# here's a good 'yolk'.



## peejay (May 10, 2005)

Tom did like he always does, he kissed his wife, crawled into bed and fell asleep. 

All of a sudden, he woke up with an elderly man dressed in a white robe standing in front of his bed. "What the hell are you doing in my bedroom and who are you?" he asked. 

"This is not your bedroom," the man replied, "I am St. Peter and you are in heaven." 

"WHAT! Are you saying I'm dead? I don't want to die! I'm too young," said Tom. "I want you to send me back immediately." 

"It's not that easy," said St. Peter. "You can only return as a dog or a hen. The choice is yours." 
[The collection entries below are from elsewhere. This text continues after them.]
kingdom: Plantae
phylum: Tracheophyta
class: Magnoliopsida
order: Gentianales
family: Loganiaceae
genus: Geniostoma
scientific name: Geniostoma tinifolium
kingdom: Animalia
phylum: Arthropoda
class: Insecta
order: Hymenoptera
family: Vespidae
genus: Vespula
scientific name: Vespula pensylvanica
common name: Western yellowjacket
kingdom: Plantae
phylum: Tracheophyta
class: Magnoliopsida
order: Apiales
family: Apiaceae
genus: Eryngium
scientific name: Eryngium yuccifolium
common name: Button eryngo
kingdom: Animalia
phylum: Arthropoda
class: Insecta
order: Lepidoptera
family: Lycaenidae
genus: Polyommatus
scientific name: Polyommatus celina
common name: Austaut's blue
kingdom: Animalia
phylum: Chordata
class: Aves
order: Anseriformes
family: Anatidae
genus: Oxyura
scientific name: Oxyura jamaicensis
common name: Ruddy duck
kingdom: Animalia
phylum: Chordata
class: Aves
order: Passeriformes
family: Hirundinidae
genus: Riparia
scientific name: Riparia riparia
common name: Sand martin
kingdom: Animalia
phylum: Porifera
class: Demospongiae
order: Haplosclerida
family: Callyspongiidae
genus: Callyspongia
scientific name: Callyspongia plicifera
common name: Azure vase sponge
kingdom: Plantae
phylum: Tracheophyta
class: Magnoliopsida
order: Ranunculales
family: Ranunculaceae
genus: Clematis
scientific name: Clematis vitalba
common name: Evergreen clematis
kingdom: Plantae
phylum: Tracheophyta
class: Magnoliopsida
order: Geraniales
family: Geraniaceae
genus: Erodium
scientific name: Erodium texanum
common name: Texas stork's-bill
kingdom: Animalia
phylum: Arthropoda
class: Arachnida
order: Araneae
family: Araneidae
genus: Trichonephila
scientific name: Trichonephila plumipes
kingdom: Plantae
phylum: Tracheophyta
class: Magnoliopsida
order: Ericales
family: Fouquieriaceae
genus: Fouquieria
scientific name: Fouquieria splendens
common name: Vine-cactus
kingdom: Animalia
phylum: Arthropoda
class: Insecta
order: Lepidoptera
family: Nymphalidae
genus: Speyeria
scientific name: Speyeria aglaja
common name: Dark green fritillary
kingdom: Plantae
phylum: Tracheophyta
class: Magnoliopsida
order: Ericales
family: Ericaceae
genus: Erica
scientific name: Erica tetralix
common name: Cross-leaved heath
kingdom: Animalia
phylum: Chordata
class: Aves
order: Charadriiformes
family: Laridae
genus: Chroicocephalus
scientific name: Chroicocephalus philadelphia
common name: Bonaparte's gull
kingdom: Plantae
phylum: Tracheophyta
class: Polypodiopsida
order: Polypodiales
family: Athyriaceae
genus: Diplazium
Tom thought about it for a while, and figured that being a dog is too tiring; but a hen probably has a nice and relaxed life. Running around with a rooster can't be that bad... 

"I want to return as a hen," Tom replied. ... and in the next second, he found himself in a chicken run, really nicely feathered. But, now he felt like his ass was gonna blow. 

Then along came the rooster. "Hey, you must be the new hen St. Peter told me about, how do you like being a hen?" 

"Well, OK I guess, but it feels like my ass is about to explode." 

"Oh that!" said the rooster. "That's only the ovulation going on. You need to lay an egg." 

"How do I do that?" 

"Cluck twice, and then you push all you can." 

Tom clucked twice and pushed and pushed; then 'plop,' an egg was on the ground. 

"Wow" Tom said. "That felt really good!" So he clucked again and squeezed. And plop, out came another egg on the ground. 

The third time he clucked, he heard his wife shout: "Tom, for Christ's sake! Wake up! You've [email protected] all over the bed!"

pj


----------